This Act introduced the ability to "capitalise" the Family Benefit — which allowed families to take the entire amount which would be payable for a child, until age 16, as a lump sum, provided they were using it to buy a first home.
At $6 per week, the capitalised amount payable for a child from birth to 16 would be $4992 — although the legislation limited the capital sum to $4000 per family. This was still a substantial amount in 1964 — and would represent $86,000 in today's dollars.
Tens of thousands of Kiwi families took up this option to use the Family Benefit to buy their first home — including my mother and father who built a home in the new suburb of Pirimai, in Napier, in 1970.
According to my Mum it cost the princely sum of around $15,000 ($250,000 in 2019). Given I came from a family of seven kids we easily qualified for the full $4000 contribution. This represented 26 per cent of the total purchase price and was, according to my mum, the difference between buying and not buying a home.
The Family Benefit (and the ability to capitalise it) continued through until 1986, at which time it was replaced by the Family Support Scheme (now known as "Working for Families") by the Lange Labour Government.

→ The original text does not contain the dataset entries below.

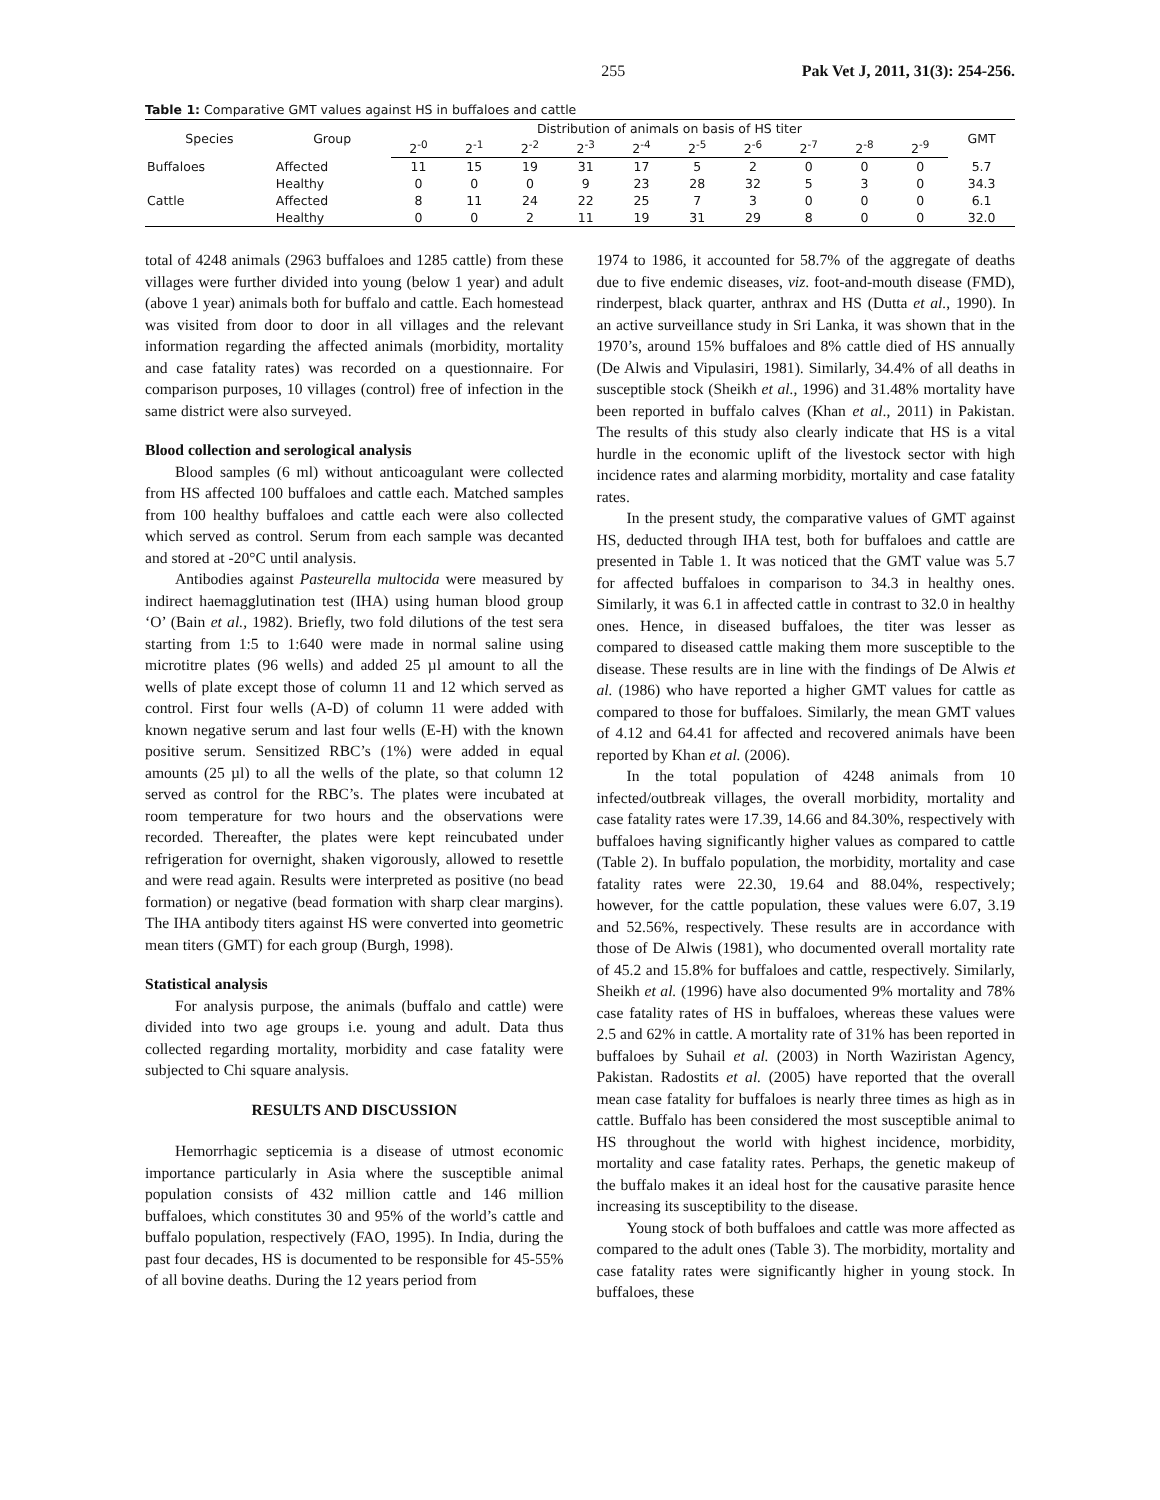255 Pak Vet J, 2011, 31(3): 254-256.
Table 1: Comparative GMT values against HS in buffaloes and cattle
| Species | Group | Distribution of animals on basis of HS titer | | | | | | | | | | GMT |
| --- | --- | --- | --- | --- | --- | --- | --- | --- | --- | --- | --- | --- |
| | | 2<sup>-0</sup> | 2<sup>-1</sup> | 2<sup>-2</sup> | 2<sup>-3</sup> | 2<sup>-4</sup> | 2<sup>-5</sup> | 2<sup>-6</sup> | 2<sup>-7</sup> | 2<sup>-8</sup> | 2<sup>-9</sup> | |
| Buffaloes | Affected | 11 | 15 | 19 | 31 | 17 | 5 | 2 | 0 | 0 | 0 | 5.7 |
| | Healthy | 0 | 0 | 0 | 9 | 23 | 28 | 32 | 5 | 3 | 0 | 34.3 |
| Cattle | Affected | 8 | 11 | 24 | 22 | 25 | 7 | 3 | 0 | 0 | 0 | 6.1 |
| | Healthy | 0 | 0 | 2 | 11 | 19 | 31 | 29 | 8 | 0 | 0 | 32.0 |
total of 4248 animals (2963 buffaloes and 1285 cattle) from these villages were further divided into young (below 1 year) and adult (above 1 year) animals both for buffalo and cattle. Each homestead was visited from door to door in all villages and the relevant information regarding the affected animals (morbidity, mortality and case fatality rates) was recorded on a questionnaire. For comparison purposes, 10 villages (control) free of infection in the same district were also surveyed.
Blood collection and serological analysis
Blood samples (6 ml) without anticoagulant were collected from HS affected 100 buffaloes and cattle each. Matched samples from 100 healthy buffaloes and cattle each were also collected which served as control. Serum from each sample was decanted and stored at -20°C until analysis.
Antibodies against Pasteurella multocida were measured by indirect haemagglutination test (IHA) using human blood group ‘O’ (Bain et al., 1982). Briefly, two fold dilutions of the test sera starting from 1:5 to 1:640 were made in normal saline using microtitre plates (96 wells) and added 25 µl amount to all the wells of plate except those of column 11 and 12 which served as control. First four wells (A-D) of column 11 were added with known negative serum and last four wells (E-H) with the known positive serum. Sensitized RBC’s (1%) were added in equal amounts (25 µl) to all the wells of the plate, so that column 12 served as control for the RBC’s. The plates were incubated at room temperature for two hours and the observations were recorded. Thereafter, the plates were kept reincubated under refrigeration for overnight, shaken vigorously, allowed to resettle and were read again. Results were interpreted as positive (no bead formation) or negative (bead formation with sharp clear margins). The IHA antibody titers against HS were converted into geometric mean titers (GMT) for each group (Burgh, 1998).
Statistical analysis
For analysis purpose, the animals (buffalo and cattle) were divided into two age groups i.e. young and adult. Data thus collected regarding mortality, morbidity and case fatality were subjected to Chi square analysis.
RESULTS AND DISCUSSION
Hemorrhagic septicemia is a disease of utmost economic importance particularly in Asia where the susceptible animal population consists of 432 million cattle and 146 million buffaloes, which constitutes 30 and 95% of the world’s cattle and buffalo population, respectively (FAO, 1995). In India, during the past four decades, HS is documented to be responsible for 45-55% of all bovine deaths. During the 12 years period from
1974 to 1986, it accounted for 58.7% of the aggregate of deaths due to five endemic diseases, viz. foot-and-mouth disease (FMD), rinderpest, black quarter, anthrax and HS (Dutta et al., 1990). In an active surveillance study in Sri Lanka, it was shown that in the 1970’s, around 15% buffaloes and 8% cattle died of HS annually (De Alwis and Vipulasiri, 1981). Similarly, 34.4% of all deaths in susceptible stock (Sheikh et al., 1996) and 31.48% mortality have been reported in buffalo calves (Khan et al., 2011) in Pakistan. The results of this study also clearly indicate that HS is a vital hurdle in the economic uplift of the livestock sector with high incidence rates and alarming morbidity, mortality and case fatality rates.
In the present study, the comparative values of GMT against HS, deducted through IHA test, both for buffaloes and cattle are presented in Table 1. It was noticed that the GMT value was 5.7 for affected buffaloes in comparison to 34.3 in healthy ones. Similarly, it was 6.1 in affected cattle in contrast to 32.0 in healthy ones. Hence, in diseased buffaloes, the titer was lesser as compared to diseased cattle making them more susceptible to the disease. These results are in line with the findings of De Alwis et al. (1986) who have reported a higher GMT values for cattle as compared to those for buffaloes. Similarly, the mean GMT values of 4.12 and 64.41 for affected and recovered animals have been reported by Khan et al. (2006).
In the total population of 4248 animals from 10 infected/outbreak villages, the overall morbidity, mortality and case fatality rates were 17.39, 14.66 and 84.30%, respectively with buffaloes having significantly higher values as compared to cattle (Table 2). In buffalo population, the morbidity, mortality and case fatality rates were 22.30, 19.64 and 88.04%, respectively; however, for the cattle population, these values were 6.07, 3.19 and 52.56%, respectively. These results are in accordance with those of De Alwis (1981), who documented overall mortality rate of 45.2 and 15.8% for buffaloes and cattle, respectively. Similarly, Sheikh et al. (1996) have also documented 9% mortality and 78% case fatality rates of HS in buffaloes, whereas these values were 2.5 and 62% in cattle. A mortality rate of 31% has been reported in buffaloes by Suhail et al. (2003) in North Waziristan Agency, Pakistan. Radostits et al. (2005) have reported that the overall mean case fatality for buffaloes is nearly three times as high as in cattle. Buffalo has been considered the most susceptible animal to HS throughout the world with highest incidence, morbidity, mortality and case fatality rates. Perhaps, the genetic makeup of the buffalo makes it an ideal host for the causative parasite hence increasing its susceptibility to the disease.
Young stock of both buffaloes and cattle was more affected as compared to the adult ones (Table 3). The morbidity, mortality and case fatality rates were significantly higher in young stock. In buffaloes, these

This new policy targeted support to those who actually needed it rather than paying it universally, regardless of need — but this "means testing" element of the policy also meant that a family's circumstances could change and they may not qualify in any given year. Because of this, capitalisation was no longer viable, since a family could not be guaranteed to qualify for the programme throughout the life of a child.
Is it a coincidence that our rate of home ownership peaked just five years later, in 1991?
Probably not.
But how could we replicate the success of Family Benefit capitalisation without a return to the crude, clumsy and costly downsides of universal benefits?
One option might be to allow families to capitalise Family Support Tax Credit payments on the proviso they would be required to repay a portion of this amount in any year in which they did not qualify.
The numbers to provide an example are difficult to calculate as payments are tailored to individual family circumstances — but if the capitalised sum was set to a maximum of $50,000 and was claimed for the full qualification period of 18 years for a family with one child — that family would be required to repay up to $2700 in any year in they did not qualify, or in which their entitlement was reduced.
Since Family Support is now managed by IRD this would be relatively straightforward to monitor and manage.